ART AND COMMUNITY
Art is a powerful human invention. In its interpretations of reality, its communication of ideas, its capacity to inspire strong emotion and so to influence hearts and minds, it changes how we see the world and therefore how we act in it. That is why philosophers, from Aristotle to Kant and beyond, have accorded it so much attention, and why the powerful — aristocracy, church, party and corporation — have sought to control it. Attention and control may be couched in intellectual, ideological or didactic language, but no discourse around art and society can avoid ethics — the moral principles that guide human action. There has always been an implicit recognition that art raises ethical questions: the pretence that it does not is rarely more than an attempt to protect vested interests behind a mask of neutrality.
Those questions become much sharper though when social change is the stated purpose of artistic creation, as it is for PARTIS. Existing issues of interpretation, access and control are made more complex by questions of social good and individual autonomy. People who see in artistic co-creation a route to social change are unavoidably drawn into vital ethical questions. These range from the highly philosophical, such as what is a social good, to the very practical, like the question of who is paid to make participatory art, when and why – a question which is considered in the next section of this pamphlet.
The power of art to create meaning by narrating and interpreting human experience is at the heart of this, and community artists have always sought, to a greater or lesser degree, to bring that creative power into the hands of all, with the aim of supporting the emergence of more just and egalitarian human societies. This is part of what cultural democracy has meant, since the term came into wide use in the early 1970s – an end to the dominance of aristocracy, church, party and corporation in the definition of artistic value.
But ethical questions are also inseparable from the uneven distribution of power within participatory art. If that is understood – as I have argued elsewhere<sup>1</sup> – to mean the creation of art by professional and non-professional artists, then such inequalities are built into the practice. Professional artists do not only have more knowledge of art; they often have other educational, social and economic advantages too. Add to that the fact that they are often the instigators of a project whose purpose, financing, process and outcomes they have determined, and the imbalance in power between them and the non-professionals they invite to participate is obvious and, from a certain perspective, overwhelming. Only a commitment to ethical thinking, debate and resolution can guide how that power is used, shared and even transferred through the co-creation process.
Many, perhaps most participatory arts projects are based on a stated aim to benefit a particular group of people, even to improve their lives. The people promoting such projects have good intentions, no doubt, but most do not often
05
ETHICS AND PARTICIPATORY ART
_ _ _ _ _
Task ::
Go back to the start of the listing above. Reproduce each line exactly, ending with the line that contains "Those questions become".

Exercise response ::
ART AND COMMUNITY
Art is a powerful human invention. In its interpretations of reality, its communication of ideas, its capacity to inspire strong emotion and so to influence hearts and minds, it changes how we see the world and therefore how we act in it. That is why philosophers, from Aristotle to Kant and beyond, have accorded it so much attention, and why the powerful — aristocracy, church, party and corporation — have sought to control it. Attention and control may be couched in intellectual, ideological or didactic language, but no discourse around art and society can avoid ethics — the moral principles that guide human action. There has always been an implicit recognition that art raises ethical questions: the pretence that it does not is rarely more than an attempt to protect vested interests behind a mask of neutrality.
Those questions become much sharper though when social change is the stated purpose of artistic creation, as it is for PARTIS. Existing issues of interpretation, access and control are made more complex by questions of social good and individual autonomy. People who see in artistic co-creation a route to social change are unavoidably drawn into vital ethical questions. These range from the highly philosophical, such as what is a social good, to the very practical, like the question of who is paid to make participatory art, when and why – a question which is considered in the next section of this pamphlet.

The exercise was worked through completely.